**Data to examine**

┄┄┄┄┄┄┄┄┄┄┄┄┄┄┄┄┄┄┄┄

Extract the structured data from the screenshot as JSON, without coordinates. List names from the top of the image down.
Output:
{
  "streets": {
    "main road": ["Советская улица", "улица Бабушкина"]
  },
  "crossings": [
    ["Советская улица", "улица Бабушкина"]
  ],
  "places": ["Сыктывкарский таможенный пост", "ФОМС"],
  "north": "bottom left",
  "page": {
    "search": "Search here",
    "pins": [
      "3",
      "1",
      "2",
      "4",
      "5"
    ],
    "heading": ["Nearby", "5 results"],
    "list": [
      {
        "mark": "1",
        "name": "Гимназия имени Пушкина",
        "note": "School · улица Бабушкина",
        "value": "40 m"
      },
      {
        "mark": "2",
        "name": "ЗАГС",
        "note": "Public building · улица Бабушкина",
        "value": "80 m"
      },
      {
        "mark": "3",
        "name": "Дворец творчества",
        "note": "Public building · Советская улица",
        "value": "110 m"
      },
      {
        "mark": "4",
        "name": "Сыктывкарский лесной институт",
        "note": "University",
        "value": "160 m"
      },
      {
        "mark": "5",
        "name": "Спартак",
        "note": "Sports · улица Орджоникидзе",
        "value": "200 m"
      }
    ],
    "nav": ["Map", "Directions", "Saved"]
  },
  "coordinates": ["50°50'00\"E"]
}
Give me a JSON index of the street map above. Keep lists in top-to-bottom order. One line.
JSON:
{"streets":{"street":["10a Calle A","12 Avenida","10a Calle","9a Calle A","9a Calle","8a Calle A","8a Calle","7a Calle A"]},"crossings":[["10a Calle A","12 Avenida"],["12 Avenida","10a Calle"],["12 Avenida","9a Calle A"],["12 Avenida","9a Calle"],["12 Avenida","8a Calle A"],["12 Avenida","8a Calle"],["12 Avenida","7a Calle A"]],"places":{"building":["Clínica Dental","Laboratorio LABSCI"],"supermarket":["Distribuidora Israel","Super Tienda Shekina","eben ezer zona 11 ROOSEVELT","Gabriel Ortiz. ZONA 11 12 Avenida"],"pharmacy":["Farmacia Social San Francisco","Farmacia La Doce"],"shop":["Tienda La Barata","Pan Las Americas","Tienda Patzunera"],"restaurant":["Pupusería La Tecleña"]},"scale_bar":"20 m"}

┄┄┄┄┄┄┄┄┄┄┄┄┄┄┄┄┄┄┄┄

Your task is to repeat each of the records above exactly.

**Output of the exercise**
Extract the structured data from the screenshot as JSON, without coordinates. List names from the top of the image down.
Output:
{
  "streets": {
    "main road": ["Советская улица", "улица Бабушкина"]
  },
  "crossings": [
    ["Советская улица", "улица Бабушкина"]
  ],
  "places": ["Сыктывкарский таможенный пост", "ФОМС"],
  "north": "bottom left",
  "page": {
    "search": "Search here",
    "pins": [
      "3",
      "1",
      "2",
      "4",
      "5"
    ],
    "heading": ["Nearby", "5 results"],
    "list": [
      {
        "mark": "1",
        "name": "Гимназия имени Пушкина",
        "note": "School · улица Бабушкина",
        "value": "40 m"
      },
      {
        "mark": "2",
        "name": "ЗАГС",
        "note": "Public building · улица Бабушкина",
        "value": "80 m"
      },
      {
        "mark": "3",
        "name": "Дворец творчества",
        "note": "Public building · Советская улица",
        "value": "110 m"
      },
      {
        "mark": "4",
        "name": "Сыктывкарский лесной институт",
        "note": "University",
        "value": "160 m"
      },
      {
        "mark": "5",
        "name": "Спартак",
        "note": "Sports · улица Орджоникидзе",
        "value": "200 m"
      }
    ],
    "nav": ["Map", "Directions", "Saved"]
  },
  "coordinates": ["50°50'00\"E"]
}
Give me a JSON index of the street map above. Keep lists in top-to-bottom order. One line.
JSON:
{"streets":{"street":["10a Calle A","12 Avenida","10a Calle","9a Calle A","9a Calle","8a Calle A","8a Calle","7a Calle A"]},"crossings":[["10a Calle A","12 Avenida"],["12 Avenida","10a Calle"],["12 Avenida","9a Calle A"],["12 Avenida","9a Calle"],["12 Avenida","8a Calle A"],["12 Avenida","8a Calle"],["12 Avenida","7a Calle A"]],"places":{"building":["Clínica Dental","Laboratorio LABSCI"],"supermarket":["Distribuidora Israel","Super Tienda Shekina","eben ezer zona 11 ROOSEVELT","Gabriel Ortiz. ZONA 11 12 Avenida"],"pharmacy":["Farmacia Social San Francisco","Farmacia La Doce"],"shop":["Tienda La Barata","Pan Las Americas","Tienda Patzunera"],"restaurant":["Pupusería La Tecleña"]},"scale_bar":"20 m"}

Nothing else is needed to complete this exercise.